The Yale University senior tells the story of Maryam Sayeed, a young Egyptian activist in Youth for Change, which, under the umbrella of Kifaya, is leading the fight against Hosni Mubarak. Despite repeated failures, Maryam refuses to let political complexities deter her from her fight for freedom. For Zvika, her story illustrates what journalism does best: reveal the human element in seemingly conventional issues.


Rachel Jones
THEO WILSON SCHOLARSHIP
Columbia Graduate School of Journalism

Rachael wrote about how the residents of Quetzaltengo in Guatemala have become self-proclaimed vigilantes to combat the country’s escalating crime rate caused by the rise in gang activity. In her essay, she accompanies Jose and his grown sons as they joined 30 or so neighbors to beat up two suspected gang members. A native of Canada and graduate of Lewis & Clark College (Portland OR), she intends to cover South America or Africa.


Lynden Ted Latiak
ROY ROWAN SCHOLARSHIP
Columbia Graduate School of Journalism

Ted’s decision to extend for one year his deployment to Afghanistan convinced him to become a journalist: to tell the stories that would otherwise go unreported.
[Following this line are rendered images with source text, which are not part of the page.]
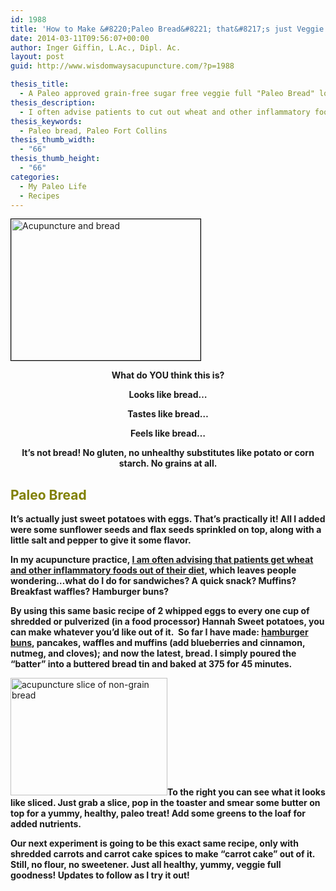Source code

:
 ```yaml
---
id: 1988
title: 'How to Make &#8220;Paleo Bread&#8221; that&#8217;s just Veggie &#038; Protein, Without Unhealthy Gluten-Free Substitutes'
date: 2014-03-11T09:56:07+00:00
author: Inger Giffin, L.Ac., Dipl. Ac.
layout: post
guid: http://www.wisdomwaysacupuncture.com/?p=1988

thesis_title:
  - A Paleo approved grain-free sugar free veggie full "Paleo Bread" loaf!
thesis_description:
  - I often advise patients to cut out wheat and other inflammatory foods, making people wonder, what about bread!? This paleo bread recipe is just the answer!
thesis_keywords:
  - Paleo bread, Paleo Fort Collins
thesis_thumb_width:
  - "66"
thesis_thumb_height:
  - "66"
categories:
  - My Paleo Life
  - Recipes
---
```

[<img class=" wp-image-1990 alignleft" style="border: 0.5px solid black;" src="http://www.wisdomwaysacupuncture.com/wp-content/uploads/2014/03/IMG_3925-150x112.jpg" alt="Acupuncture and bread" width="303" height="226" srcset="http://www.wisdomwaysacupuncture.com/wp-content/uploads/2014/03/IMG_3925-150x112.jpg 150w, http://www.wisdomwaysacupuncture.com/wp-content/uploads/2014/03/IMG_3925-300x225.jpg 300w, http://www.wisdomwaysacupuncture.com/wp-content/uploads/2014/03/IMG_3925-1024x768.jpg 1024w" sizes="(max-width: 303px) 100vw, 303px" />](http://www.wisdomwaysacupuncture.com/wp-content/uploads/2014/03/IMG_3925.jpg)

<p style="text-align: center;">
  <strong>What do YOU think this is?</strong>
</p>

<p style="text-align: center;">
  <strong>Looks like bread&#8230;</strong>
</p>

<p style="text-align: center;">
  <strong>Tastes like bread&#8230;</strong>
</p>

<p style="text-align: center;">
  <strong>Feels like bread&#8230;</strong>
</p>

<p style="text-align: center;">
  <strong>It&#8217;s not bread! No gluten, no unhealthy substitutes like potato or corn starch. No grains at all.</strong>
</p>

## 

## <span style="color: #808000;">Paleo Bread</span>

**It&#8217;s actually just sweet potatoes with eggs. That&#8217;s practically it! All I added were some sunflower seeds and flax seeds sprinkled on top, along with a little salt and pepper to give it some flavor.**

**In my acupuncture practice, [I am often advising that patients get wheat and other inflammatory foods out of their diet](http://www.wisdomwaysacupuncture.com/2013/07/11/to-grains-or-not-to-grains-that-is-the-question-part-i/), which leaves people wondering&#8230;what do I do for sandwiches? A quick snack? Muffins? Breakfast waffles? Hamburger buns?**

**By using this same basic recipe of 2 whipped eggs to every one cup of shredded or pulverized (in a food processor) Hannah Sweet potatoes, you can make whatever you&#8217;d like out of it.  So far I have made: [hamburger buns](http://www.wisdomwaysacupuncture.com/2014/01/21/another-acupuncturist-approved-amazingly-yummy-and-filling-non-grain-bunpancake-recipe-perfectly-balancing-for-cold-winter-months/ "Another Acupuncturist Approved, Amazingly Yummy and Filling Non-grain “bun/pancake” Recipe, Perfectly Balancing for Cold Winter Months"), pancakes, waffles and muffins (add blueberries and cinnamon, nutmeg, and cloves); and now the latest, bread. I simply poured the &#8220;batter&#8221; into a buttered bread tin and baked at 375 for 45 minutes.**

[<img class="alignright  wp-image-1991" src="http://www.wisdomwaysacupuncture.com/wp-content/uploads/2014/03/IMG_3926-150x112.jpg" alt="acupuncture slice of non-grain bread" width="251" height="188" srcset="http://www.wisdomwaysacupuncture.com/wp-content/uploads/2014/03/IMG_3926-150x112.jpg 150w, http://www.wisdomwaysacupuncture.com/wp-content/uploads/2014/03/IMG_3926-300x225.jpg 300w, http://www.wisdomwaysacupuncture.com/wp-content/uploads/2014/03/IMG_3926-1024x768.jpg 1024w" sizes="(max-width: 251px) 100vw, 251px" />](http://www.wisdomwaysacupuncture.com/wp-content/uploads/2014/03/IMG_3926.jpg)**To the right you can see what it looks like sliced. Just grab a slice, pop in the toaster and smear some butter on top for a yummy, healthy, paleo treat! Add some greens to the loaf for added nutrients.**

**Our next experiment is going to be this exact same recipe, only with shredded carrots and carrot cake spices to make &#8220;carrot cake&#8221; out of it. Still, no flour, no sweetener. Just all healthy, yummy, veggie full goodness! Updates to follow as I try it out!**

&nbsp;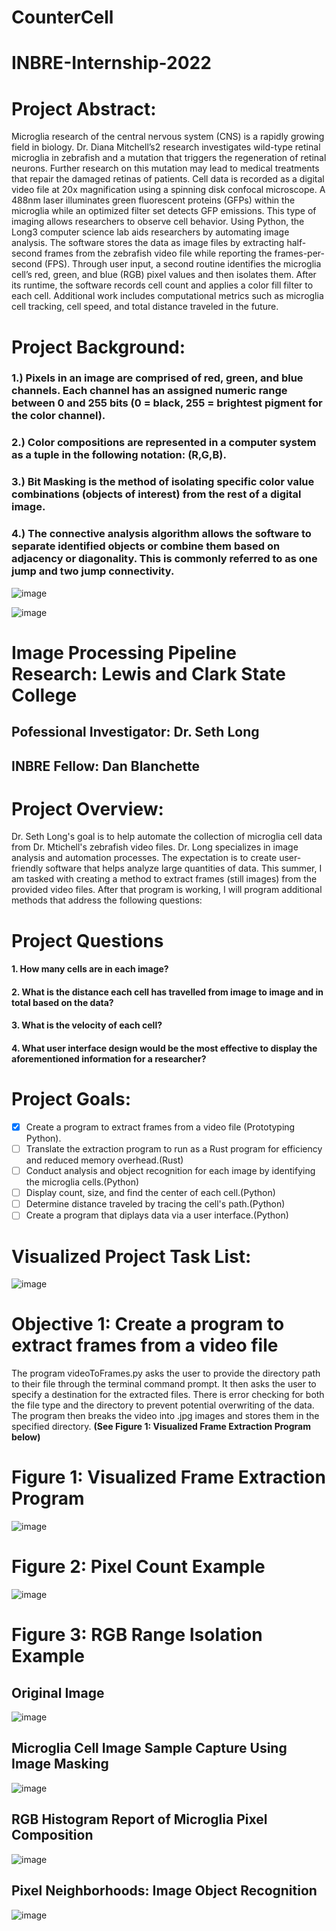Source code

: # CounterCell
# INBRE-Internship-2022

# Project Abstract:

Microglia research of the central nervous system (CNS) is a rapidly growing field in biology. Dr. Diana Mitchell’s2 research investigates wild-type retinal microglia in zebrafish and a mutation that triggers the regeneration of retinal neurons. Further research on this mutation may lead to medical treatments that repair the damaged retinas of patients. Cell data is recorded as a digital video file at 20x magnification using a spinning disk confocal microscope. A 488nm laser illuminates green fluorescent proteins (GFPs) within the microglia while an optimized filter set detects GFP emissions. This type of imaging allows researchers to observe cell behavior. Using Python, the Long3 computer science lab aids researchers by automating image analysis. The software stores the data as image files by extracting half-second frames from the zebrafish video file while reporting the frames-per-second (FPS). Through user input, a second routine identifies the microglia cell’s red, green, and blue (RGB) pixel values and then isolates them. After its runtime, the software records cell count and applies a color fill filter to each cell. Additional work includes computational metrics such as microglia cell tracking, cell speed, and total distance traveled in the future.

# Project Background:
### 1.) Pixels in an image are comprised of red, green, and blue channels. Each channel has an assigned numeric range between 0 and 255 bits (0 = black, 255 = brightest pigment for the color channel). 
### 2.) Color compositions are represented in a computer system as a tuple in the following notation: (R,G,B).
### 3.) Bit Masking is the method of isolating specific color value combinations (objects of interest) from the rest of a digital image.
### 4.) The connective analysis algorithm allows the software to separate identified objects or combine them based on adjacency or diagonality. This is commonly referred to as one jump and two jump connectivity.


![image](https://user-images.githubusercontent.com/57776752/180287310-eb98c8ce-7a75-4fbb-a1ae-5bbfccc8c2ae.png)



![image](https://user-images.githubusercontent.com/57776752/180286751-8418b961-7ea1-403f-88e3-f81d5a01a89f.png)



# Image Processing Pipeline Research:  Lewis and Clark State College 
## **Pofessional Investigator: Dr. Seth Long** 
## **INBRE Fellow: Dan Blanchette**

# Project Overview:
Dr. Seth Long's goal is to help automate the collection of microglia cell data from Dr. Mtichell's zebrafish video files. 
Dr. Long specializes in image analysis and automation processes. The expectation is to create user-friendly software 
that helps analyze large quantities of data. This summer, I am tasked with creating a method to extract frames (still images) from 
the provided video files. After that program is working, I will program additional methods that address the following questions:   

# Project Questions
####      1. How many cells are in each image?
####      2. What is the distance each cell has travelled from image to image and in total based on the data?
####      3. What is the velocity of each cell?
####      4. What user interface design would be the most effective to display the aforementioned information for a researcher?
      
# Project Goals:
- [x] Create a program to extract frames from a video file (Prototyping Python).
- [ ] Translate the extraction program to run as a Rust program for efficiency and reduced memory overhead.(Rust)
- [ ] Conduct analysis and object recognition for each image by identifying the microglia cells.(Python)
- [ ] Display count, size, and find the center of each cell.(Python)
- [ ] Determine distance traveled by tracing the cell's path.(Python)
- [ ] Create a program that diplays data via a user interface.(Python)

# Visualized Project Task List:

![image](https://github.com/Dan-Blanchette/INBRE-Internship-2022/blob/main/rdMeImg/Project%20Planning.jpeg?raw=true)

# Objective 1: Create a program to extract frames from a video file

The program videoToFrames.py asks the user to provide the directory path to their file through the terminal command prompt. It then asks the user to specify a destination for the extracted files. There is error checking for both the file type and the directory to prevent potential overwriting of the data. 
The program then breaks the video into .jpg images and stores them in the specified directory. 
**(See Figure 1: Visualized Frame Extraction Program below)**


# Figure 1: Visualized Frame Extraction Program
![image](https://github.com/Dan-Blanchette/INBRE-Internship-2022/blob/main/rdMeImg/Video%20To%20Image%20Software%20Inbre2022.jpeg?raw=true)

# Figure 2: Pixel Count Example
![image](https://github.com/Dan-Blanchette/INBRE-Internship-2022/blob/main/rdMeImg/Figure%202022-06-06%20134847%20(0).png?raw=true)

# Figure 3: RGB Range Isolation Example
## Original Image
![image](https://github.com/Dan-Blanchette/INBRE-Internship-2022/blob/main/rdMeImg/rangeImg_1.png?raw=true)
## Microglia Cell Image Sample Capture Using Image Masking
![image](https://github.com/Dan-Blanchette/INBRE-Internship-2022/blob/main/rdMeImg/mgSample_1.png?raw=true)
## RGB Histogram Report of Microglia Pixel Composition
![image](https://github.com/Dan-Blanchette/INBRE-Internship-2022/blob/main/rdMeImg/sample1histo.png?raw=true)
## Pixel Neighborhoods: Image Object Recognition
![image](https://github.com/Dan-Blanchette/INBRE-Internship-2022/blob/main/rdMeImg/Screenshot%20from%202022-06-14%2013-53-11.png?raw=true)

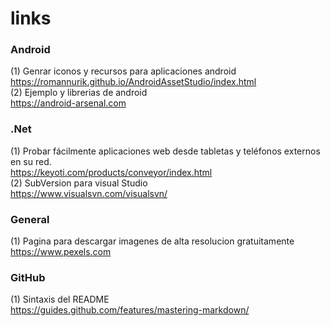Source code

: # links

### **Android**
(1) Genrar iconos y recursos para aplicaciones android <br>
https://romannurik.github.io/AndroidAssetStudio/index.html <br>
(2) Ejemplo y librerias de android <br>
https://android-arsenal.com

### **.Net**
(1) Probar fácilmente aplicaciones web desde tabletas y teléfonos externos en su red.<br>
https://keyoti.com/products/conveyor/index.html <br>
(2) SubVersion para visual Studio<br>
https://www.visualsvn.com/visualsvn/ 

### **General**
(1) Pagina para descargar imagenes de alta resolucion gratuitamente <br>
https://www.pexels.com

### **GitHub**
(1) Sintaxis del README <br>
https://guides.github.com/features/mastering-markdown/
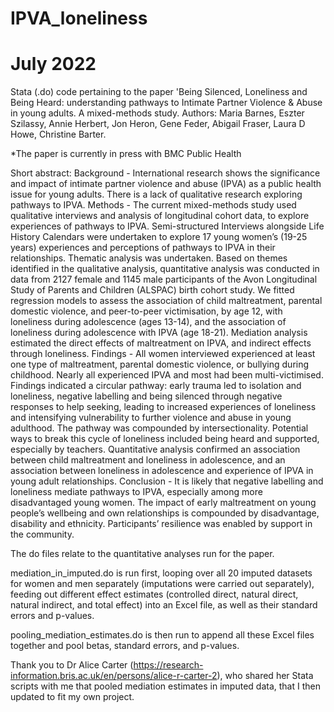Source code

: # IPVA_loneliness
# July 2022

Stata (.do) code pertaining to the paper 'Being Silenced, Loneliness and Being Heard: understanding pathways to Intimate Partner Violence & Abuse in young adults. A mixed-methods study. Authors: Maria Barnes, Eszter Szilassy, Annie Herbert, Jon Heron, Gene Feder, Abigail Fraser, Laura D Howe, Christine Barter.

*The paper is currently in press with BMC Public Health

Short abstract: 
Background - International research shows the significance and impact of intimate partner violence and abuse (IPVA) as a public health issue for young adults. There is a lack of qualitative research exploring pathways to IPVA.
Methods - The current mixed-methods study used qualitative interviews and analysis of longitudinal cohort data, to explore experiences of pathways to IPVA. Semi-structured Interviews alongside Life History Calendars were undertaken to explore 17 young women’s (19-25 years) experiences and perceptions of pathways to IPVA in their relationships. Thematic analysis was undertaken. 
Based on themes identified in the qualitative analysis, quantitative analysis was conducted in data from 2127 female and 1145 male participants of the Avon Longitudinal Study of Parents and Children (ALSPAC) birth cohort study. We fitted regression models to assess the association of child maltreatment, parental domestic violence, and peer-to-peer victimisation, by age 12, with loneliness during adolescence (ages 13-14), and the association of loneliness during adolescence with IPVA (age 18-21). Mediation analysis estimated the direct effects of maltreatment on IPVA, and indirect effects through loneliness.
Findings - All women interviewed experienced at least one type of maltreatment, parental domestic violence, or bullying during childhood. Nearly all experienced IPVA and most had been multi-victimised. Findings indicated a circular pathway: early trauma led to isolation and loneliness, negative labelling and being silenced through negative responses to help seeking, leading to increased experiences of loneliness and intensifying vulnerability to further violence and abuse in young adulthood. The pathway was compounded by intersectionality. Potential ways to break this cycle of loneliness included being heard and supported, especially by teachers. Quantitative analysis confirmed an association between child maltreatment and loneliness in adolescence, and an association between loneliness in adolescence and experience of IPVA in young adult relationships. 
Conclusion - It is likely that negative labelling and loneliness mediate pathways to IPVA, especially among more disadvantaged young women. The impact of early maltreatment on young people’s wellbeing and own relationships is compounded by disadvantage, disability and ethnicity. Participants’ resilience was enabled by support in the community.    

The do files relate to the quantitative analyses run for the paper. 

mediation_in_imputed.do is run first, looping over all 20 imputed datasets for women and men separately (imputations were carried out separately), feeding out different effect estimates (controlled direct, natural direct, natural indirect, and total effect) into an Excel file, as well as their standard errors and p-values.  

pooling_mediation_estimates.do is then run to append all these Excel files together and pool betas, standard errors, and p-values.

Thank you to Dr Alice Carter (https://research-information.bris.ac.uk/en/persons/alice-r-carter-2), who shared her Stata scripts with me that pooled mediation estimates in imputed data, that I then updated to fit my own project.
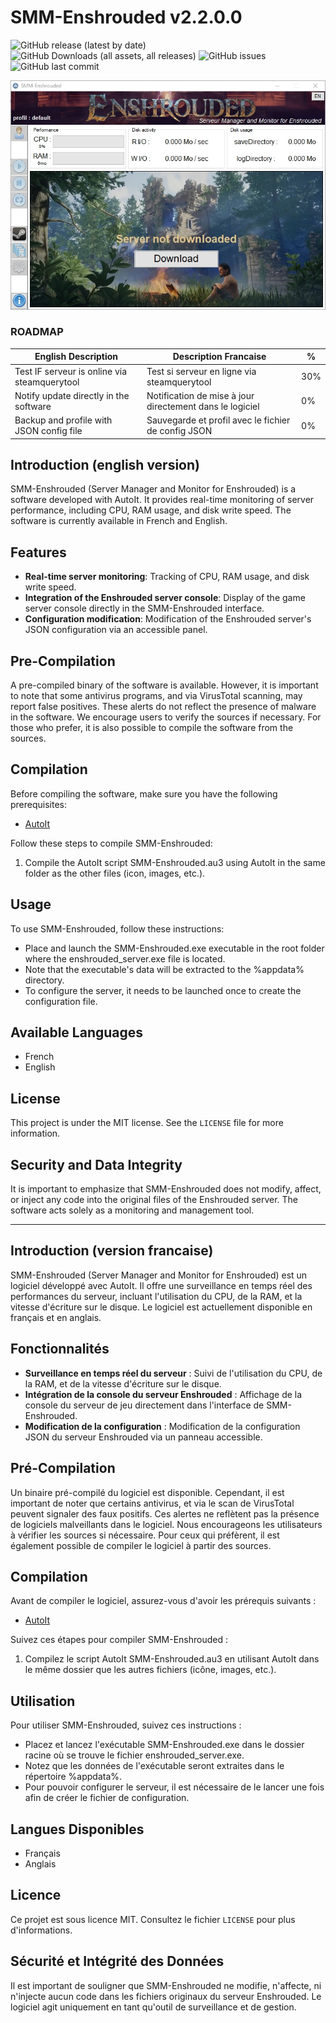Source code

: # SMM-Enshrouded v2.2.0.0

![GitHub release (latest by date)](https://img.shields.io/github/v/release/SYSOFTEK/SMM-Enshrouded)
![GitHub Downloads (all assets, all releases)](https://img.shields.io/github/downloads/SYSOFTEK/SMM-Enshrouded/total)
![GitHub issues](https://img.shields.io/github/issues-raw/SYSOFTEK/SMM-Enshrouded)
![GitHub last commit](https://img.shields.io/github/last-commit/SYSOFTEK/SMM-Enshrouded)

![SCREENSHOT](/screenshot.jpg)

### ROADMAP
|English Description                                           |Description Francaise                                             |%  |
|--------------------------------------------------------------|------------------------------------------------------------------|---|
|Test IF serveur is online via steamquerytool                  |Test si serveur en ligne via steamquerytool                       |30%|
|Notify update directly in the software                        |Notification de mise à jour directement dans le logiciel          |0% |
|Backup and profile with JSON config file                      | Sauvegarde et profil avec le fichier de config JSON              |0% |

## Introduction (english version)
SMM-Enshrouded (Server Manager and Monitor for Enshrouded) is a software developed with AutoIt. It provides real-time monitoring of server performance, including CPU, RAM usage, and disk write speed. The software is currently available in French and English.

## Features
- **Real-time server monitoring**: Tracking of CPU, RAM usage, and disk write speed.
- **Integration of the Enshrouded server console**: Display of the game server console directly in the SMM-Enshrouded interface.
- **Configuration modification**: Modification of the Enshrouded server's JSON configuration via an accessible panel.

## Pre-Compilation
A pre-compiled binary of the software is available. However, it is important to note that some antivirus programs, and via VirusTotal scanning, may report false positives. These alerts do not reflect the presence of malware in the software. We encourage users to verify the sources if necessary. For those who prefer, it is also possible to compile the software from the sources.

## Compilation
Before compiling the software, make sure you have the following prerequisites:
- [AutoIt](https://www.autoitscript.com/site/autoit/)

Follow these steps to compile SMM-Enshrouded:
1. Compile the AutoIt script SMM-Enshrouded.au3 using AutoIt in the same folder as the other files (icon, images, etc.).

## Usage
To use SMM-Enshrouded, follow these instructions:
- Place and launch the SMM-Enshrouded.exe executable in the root folder where the enshrouded_server.exe file is located.
- Note that the executable's data will be extracted to the %appdata% directory.
- To configure the server, it needs to be launched once to create the configuration file.

## Available Languages
- French
- English

## License
This project is under the MIT license. See the `LICENSE` file for more information.

## Security and Data Integrity
It is important to emphasize that SMM-Enshrouded does not modify, affect, or inject any code into the original files of the Enshrouded server. The software acts solely as a monitoring and management tool.

---

## Introduction (version francaise)
SMM-Enshrouded (Server Manager and Monitor for Enshrouded) est un logiciel développé avec AutoIt. Il offre une surveillance en temps réel des performances du serveur, incluant l'utilisation du CPU, de la RAM, et la vitesse d'écriture sur le disque. Le logiciel est actuellement disponible en français et en anglais.

## Fonctionnalités
- **Surveillance en temps réel du serveur** : Suivi de l'utilisation du CPU, de la RAM, et de la vitesse d'écriture sur le disque.
- **Intégration de la console du serveur Enshrouded** : Affichage de la console du serveur de jeu directement dans l'interface de SMM-Enshrouded.
- **Modification de la configuration** : Modification de la configuration JSON du serveur Enshrouded via un panneau accessible.

## Pré-Compilation
Un binaire pré-compilé du logiciel est disponible. Cependant, il est important de noter que certains antivirus, et via le scan de VirusTotal peuvent signaler des faux positifs. Ces alertes ne reflètent pas la présence de logiciels malveillants dans le logiciel. Nous encourageons les utilisateurs à vérifier les sources si nécessaire. Pour ceux qui préfèrent, il est également possible de compiler le logiciel à partir des sources.

## Compilation
Avant de compiler le logiciel, assurez-vous d'avoir les prérequis suivants :
- [AutoIt](https://www.autoitscript.com/site/autoit/)

Suivez ces étapes pour compiler SMM-Enshrouded :
1. Compilez le script AutoIt SMM-Enshrouded.au3 en utilisant AutoIt dans le même dossier que les autres fichiers (icône, images, etc.).

## Utilisation
Pour utiliser SMM-Enshrouded, suivez ces instructions :
- Placez et lancez l'exécutable SMM-Enshrouded.exe dans le dossier racine où se trouve le fichier enshrouded_server.exe.
- Notez que les données de l'exécutable seront extraites dans le répertoire %appdata%.
- Pour pouvoir configurer le serveur, il est nécessaire de le lancer une fois afin de créer le fichier de configuration.

## Langues Disponibles
- Français
- Anglais

## Licence
Ce projet est sous licence MIT. Consultez le fichier `LICENSE` pour plus d'informations.

## Sécurité et Intégrité des Données
Il est important de souligner que SMM-Enshrouded ne modifie, n'affecte, ni n'injecte aucun code dans les fichiers originaux du serveur Enshrouded. Le logiciel agit uniquement en tant qu'outil de surveillance et de gestion.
A graduate of West Point with a degree in electrical engineering and a former US Army captain, he writes about the economic realities of today’s Afghanistan. He intends to return there and cover its reemergence in the modern economic world.


Rawya Rageh
DAN ELDON SCHOLARSHIP
Columbia Graduate School of Journalism

A native of Egypt, Rawya was forever changed by the agony and devastation she encountered in Darfur. Frustrated by complaints that Americans have little interest in Africa, she believes they will respond to vivid stories rich with human details. In her essay, she discusses the need for the world to pay attention to the humanitarian crisis in the Sudan. A graduate of the American University in Cairo, she intends to report from sub-Saharan Africa.


Elizabeth Barchas
FLORA LEWIS MEMORIAL SCHOLARSHIP
Harvard Law School

A Russian major at Emory University, Elizabeth intends to use her Harvard Law School degree to help navigate the legal issues unique to censorship in Russia, so that she and other international journalists might cast light on the sensitive areas that must be exposed before real change can occur. The Fulbright fellow and former Miss Idaho writes about her elderly neighbor in St. Petersburg who wishes the Russian media would tell her story.